This work addresses the inefficiency in sample selection for regression tasks caused by high annotation costs and non-uniform data density. The authors propose WiGS, a novel approach that formulates active learning–based sample selection as a reinforcement learning problem. Its key innovation lies in replacing conventional static multiplicative rules with a dynamic additive criterion, which adaptively balances exploration in the feature space against uncertainty in the output space. This is further enhanced by an improved greedy sampling strategy coupled with deep reinforcement learning to enable online optimization of weighting parameters. Extensive experiments across 18 benchmark and synthetic datasets demonstrate that WiGS consistently outperforms existing methods, achieving notable gains in both predictive accuracy and labeling efficiency—particularly under irregular data distributions.

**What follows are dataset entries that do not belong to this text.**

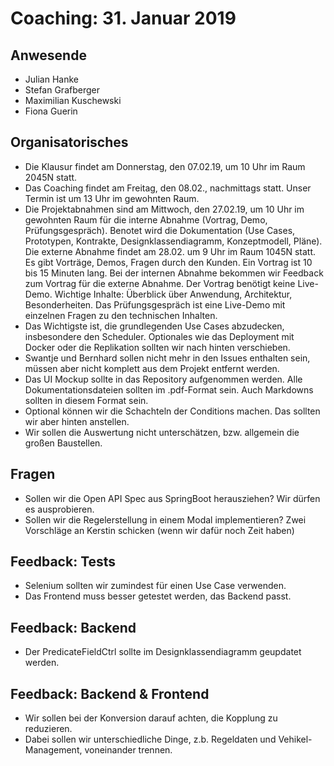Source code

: # Coaching: 31. Januar 2019


## Anwesende
* Julian Hanke
* Stefan Grafberger
* Maximilian Kuschewski
* Fiona Guerin

## Organisatorisches
* Die Klausur findet am Donnerstag, den 07.02.19, um 10 Uhr im Raum 2045N statt.
* Das Coaching findet am Freitag, den 08.02., nachmittags statt. Unser Termin ist um 13 Uhr im gewohnten Raum.
* Die Projektabnahmen sind am Mittwoch, den 27.02.19, um 10 Uhr im gewohnten Raum für die interne Abnahme (Vortrag, Demo, Prüfungsgespräch). Benotet wird die Dokumentation (Use Cases, Prototypen, Kontrakte, Designklassendiagramm, Konzeptmodell, Pläne). Die externe Abnahme findet am 28.02. um 9 Uhr im Raum 1045N statt. Es gibt Vorträge, Demos, Fragen durch den Kunden. Ein Vortrag ist 10 bis 15 Minuten lang. Bei der internen Abnahme bekommen wir Feedback zum Vortrag für die externe Abnahme. Der Vortrag benötigt keine Live-Demo. Wichtige Inhalte: Überblick über Anwendung, Architektur, Besonderheiten. Das Prüfungsgespräch ist eine Live-Demo mit einzelnen Fragen zu den technischen Inhalten. 
* Das Wichtigste ist, die grundlegenden Use Cases abzudecken, insbesondere den Scheduler. Optionales wie das Deployment mit Docker oder die Replikation sollten wir nach hinten verschieben. 
* Swantje und Bernhard sollen nicht mehr in den Issues enthalten sein, müssen aber nicht komplett aus dem Projekt entfernt werden. 
* Das UI Mockup sollte in das Repository aufgenommen werden. Alle Dokumentationsdateien sollten im .pdf-Format sein. Auch Markdowns sollten in diesem Format sein. 
* Optional können wir die Schachteln der Conditions machen. Das sollten wir aber hinten anstellen. 
* Wir sollen die Auswertung nicht unterschätzen, bzw. allgemein die großen Baustellen. 

## Fragen
* Sollen wir die Open API Spec aus SpringBoot herausziehen? Wir dürfen es ausprobieren. 
* Sollen wir die Regelerstellung in einem Modal implementieren? Zwei Vorschläge an Kerstin schicken (wenn wir dafür noch Zeit haben)

## Feedback: Tests
* Selenium sollten wir zumindest für einen Use Case verwenden.
* Das Frontend muss besser getestet werden, das Backend passt. 

## Feedback: Backend
* Der PredicateFieldCtrl sollte im Designklassendiagramm geupdatet werden.

## Feedback: Backend & Frontend
* Wir sollen bei der Konversion darauf achten, die Kopplung zu reduzieren. 
* Dabei sollen wir unterschiedliche Dinge, z.b. Regeldaten und Vehikel-Management, voneinander trennen.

Active learning for regression reduces labeling costs by selecting the most informative samples. Improved Greedy Sampling is a prominent method that balances feature-space diversity and output-space uncertainty using a static, multiplicative rule. We propose Weighted improved Greedy Sampling (WiGS), which replaces this framework with a dynamic, additive criterion. We formulate weight selection as a reinforcement learning problem, enabling an agent to adapt the exploration-investigation balance throughout learning. Experiments on 18 benchmark datasets and a synthetic environment show WiGS outperforms iGS and other baseline methods in both accuracy and labeling efficiency, particularly in domains with irregular data density where the baseline's multiplicative rule ignores high-error samples in dense regions.